Everyone is talking about sleep. Eight hours. Sleep tracking. Magnesium glycinate. Blackout curtains. And yet most people are still tired.


The missing piece isn't duration. It's what happens in the 90 minutes before you try to fall asleep.


Why the last 90 minutes matter most


Your body begins preparing for sleep about 90 minutes before you actually want to be asleep — not when you get into bed. Melatonin starts rising. Core body temperature begins to drop. Your nervous system starts shifting from sympathetic (alert, reactive) to parasympathetic (calm, restorative).


The problem is that most of us spend those 90 minutes doing exactly the things that interrupt that transition: bright screens, stressful content, late-night eating, work emails, stimulating conversations.


You're essentially telling your body to stay awake while also expecting it to fall asleep on command. It doesn't work that way.


What to do instead


**Dim the lights.** Light is the primary signal your brain uses to regulate melatonin. Bright overhead lighting in the evening tells your circadian system it's still daytime. Switching to lamps or warmer, lower light 90 minutes before bed makes a measurable difference in how quickly you fall asleep.

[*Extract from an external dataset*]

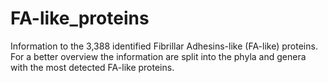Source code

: # FA-like_proteins
Information to the 3,388 identified Fibrillar Adhesins-like (FA-like) proteins. For a better overview the information are split into the phyla and genera with the most detected FA-like proteins.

**Lower the temperature.** Your core body temperature needs to drop 1–2 degrees Fahrenheit to initiate sleep. A cool room (65–68°F is the sweet spot for most people), a warm shower that then lets your body cool down, or even just removing socks can help this process along.


**Stop eating.** Digestion competes with sleep. Your body prioritizes processing food over rest. Finishing your last meal 2–3 hours before bed isn't about weight — it's about sleep quality. People who do this consistently report deeper, less interrupted sleep within a week.


**Cut the news.** Not because the news is inherently bad, but because stress hormones activated in the evening take hours to clear. Whatever you read or watch in those final 90 minutes tends to follow you into sleep. The news will still be there in the morning.


The one thing that helps more than anything else


Consistency. Going to bed and waking up at the same time every day — including weekends — is the single most powerful thing you can do for sleep quality. Your circadian rhythm is a biological clock. Every time you sleep in on Saturday, you're setting it back by a few hours, and Monday morning feels impossible as a result.


Pick a wake time. Stick to it seven days a week for two weeks. Most people report noticeable improvement in energy and mood before the two weeks are up.


Sleep isn't something that happens to you. It's something you prepare for.